Topic:TAKING OFF THE MASKS – May 19
Mark 7:6, “He answered and said unto them, Well hath Esaias prophesied of you hypocrites, as it is written, This people honoureth me with their lips, but their heart is far from me.”
This is the biblical definition of a hypocrite, “someone whose words and heart (actions) don’t agree.” A hypocrite may act the part of a Christian or he may talk like Christ, but he won’t do both. When both confession and action from the heart are consistent with God’s Word, there is salvation (Rom. 10:9-10).

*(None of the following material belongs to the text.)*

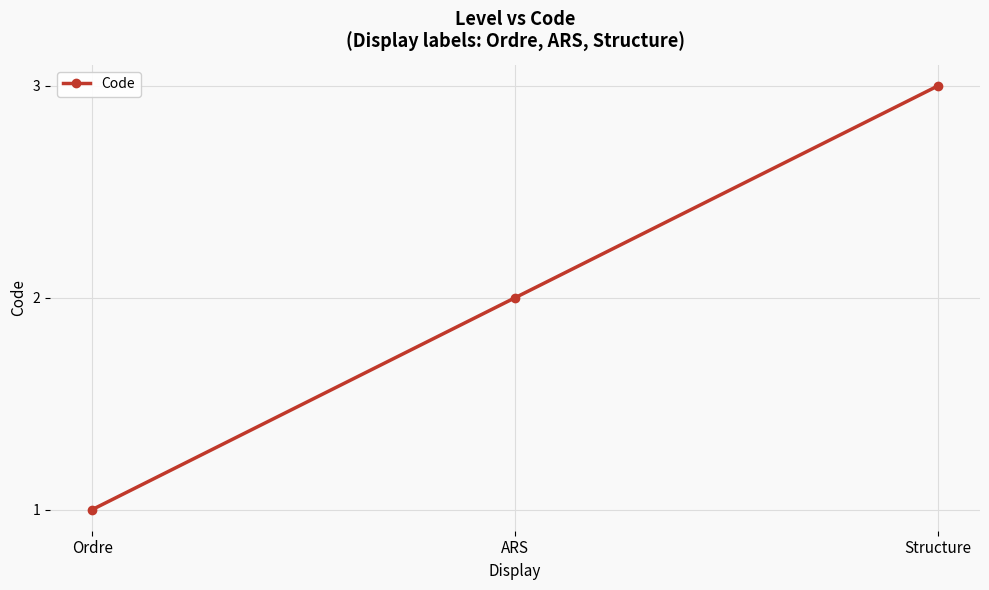

What is the average value?

2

The word “hypocrite” comes from the Greek word “hupokrites,” meaning “the playing of a part on the stage; an actor.” It was a custom for Greek and Roman actors to use large masks, when acting, to disguise their true identity. Hence, hypocrisy became “the feigning of beliefs, feelings, or virtues that one does not hold or possess; insecurity” (American Heritage Dictionary).
The dictionary defines “dissimulate” as “to disguise under a feigned appearance.” The Greek word means “without hypocrisy, unfeigned.” It has become customary in our society to conceal our real feelings behind a hypocritical mask. Although we should be tactful and not purposely say things to offend people, there is a time and a place for speaking the truth, even if it isn’t popular.
In Leviticus 19:17, the Lord said, “Thou shalt not hate thy brother in thine heart: thou shalt in any wise rebuke thy neighbour, and not suffer sin upon him.” This verse is saying that if we fail to rebuke our brother when we see sin approaching, then we hate him. Many people have concealed their true feelings about evil under the pretense of, “I just love them too much to hurt their feelings.” The truth is, they just love themselves too much to run the risk of being rejected. That’s hypocrisy. Motives – not actions – are usually what makes a person a hypocrite. Let God’s love be your motivation today and everyday.